Angioplasty (versus non surgical management) for intermittent claudication
Editorial Group: Cochrane Peripheral Vascular Diseases Group
Published Online: 27 APR 1998
Assessed as up-to-date: 22 AUG 2006
Copyright © 2008 The Cochrane Collaboration. Published by John Wiley & Sons, Ltd.
How to Cite
Fowkes G, Gillespie IN. Angioplasty (versus non surgical management) for intermittent claudication. Cochrane Database of Systematic Reviews 1998, Issue 2. Art. No.: CD000017. DOI: 10.1002/14651858.CD000017.
- Publication Status: Edited (no change to conclusions)
- Published Online: 27 APR 1998
Intermittent claudication is pain in the legs due to muscle ischaemia associated with arterial stenosis or occlusion. Angioplasty is a technique that involves dilatation and recanalisation of a stenosed or occluded artery.
The objective of this review was to determine the effects of angioplasty of arteries in the leg when compared with non surgical therapy, or no therapy, for people with mild to moderate intermittent claudication.
Sources searched include the Cochrane Peripheral Vascular Diseases Group's Specialized Trials Register (August 2006), the Cochrane Central Register of Controlled Trials (CENTRAL, Issue 3, 2006) and reference lists of relevant articles. The review authors also contacted investigators in the field and handsearched relevant conference proceedings (August 2006).
Randomised trials of angioplasty for mild or moderate intermittent claudication.

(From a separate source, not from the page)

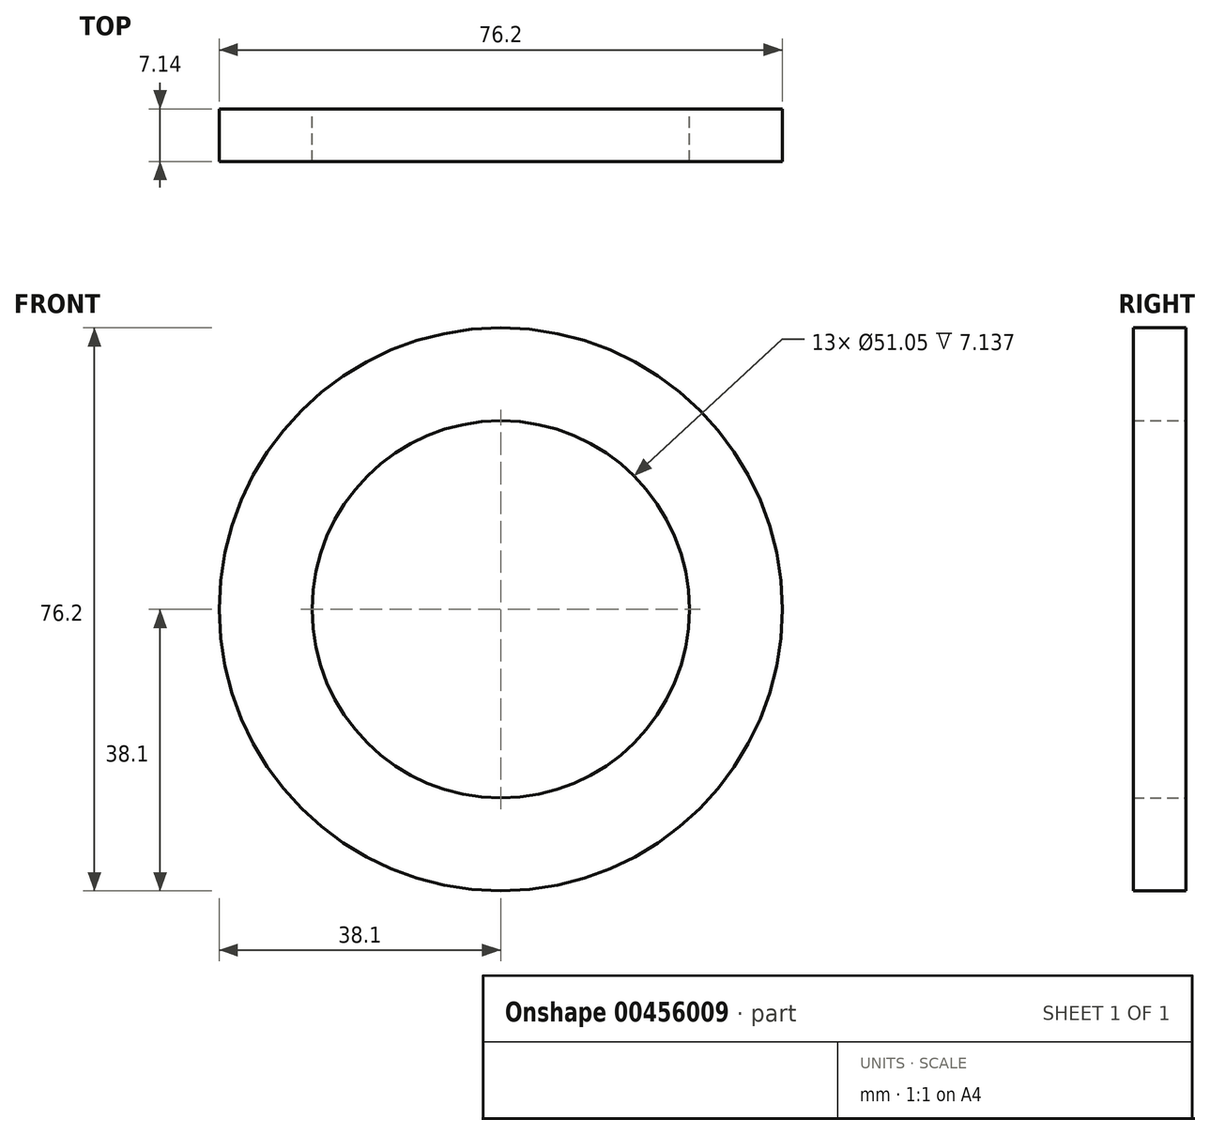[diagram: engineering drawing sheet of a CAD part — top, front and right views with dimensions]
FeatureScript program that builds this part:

Data collection and analysis
The contact author selected suitable trials and this was checked by the other review author. Both review authors assessed trial quality independently. The contact author extracted data and this was cross checked by the other review author.
Two trials with a total of 98 participants were included. The average age was 62 years old with 20 women and 78 men. Participants were followed for two years in one trial and six years in the other.
At six months follow up, mean ankle brachial pressure indices were higher in the angioplasty groups than control groups (mean difference 0.17; 95% confidence interval (CI) 0.11 to 0.24). In one trial, walking distances were greater in the angioplasty group, but in the other trial, in which controls underwent an exercise programme, walking distances did not show a greater improvement in the angioplasty group. At two years follow up in one trial, the angioplasty group were more likely to have a patent artery (odds ratio 5.5; 95% CI 1.8 to 17.0) but not a significantly better walking distance or quality of life. In the other trial, long term follow up at six years demonstrated no significant differences in outcome between the angioplasty and control groups.
These limited results suggest that angioplasty may have had a short term benefit, but this may not have been sustained.
Plain language summary
Angioplasty versus conservative management of intermittent claudication, leg pain on walking
Intermittent claudication is evident as pain in the leg that becomes apparent when walking and is relieved by rest. The pain is the result of insufficient blood flow to the calf muscles when exercising, generally because of atherosclerotic changes in the leg arteries so that a section becomes narrowed or blocked. People with mild disease are advised to stop smoking, exercise, and take low-dose aspirin to prevent heart attack or stroke. There is no widely accepted medication to treat claudication. Angioplasty involves using a balloon, laser or mechanical device threaded down a leg artery to widen and open the narrowed or blocked section. Possible side effects of the procedure include blood clots and movement of blood clots and debri (emboli). The immediate effect may be to relieve the symptoms but narrowing can reoccur.
The review authors identified two controlled trials from the UK . A total of 98 participants took part. Their average age was 62 years and only 20 were women. The participants were randomised to have either angioplasty or, in one trial, to follow an exercise program or, in the other, to receive advice on smoking, aspirin and exercise. Six months later, both trials showed improvements in leg blood flow in the people who had angioplasty, measured by comparing pressures at the ankle and the arm (mean ankle brachial pressure index). In one trial, the distance walked on a treadmill improved more with exercise than angioplasty at six months and at one year. No benefits of angioplasty were evident six years after surgery. In the other trial, blood flow was still improved two years after angioplasty but walking distance without pain, which had improved at six months, and quality of life were no better than for participants receiving advice only. Only these two trials with relatively small numbers of participants contributed to the conclusion that angioplasty provides only short-term benefits.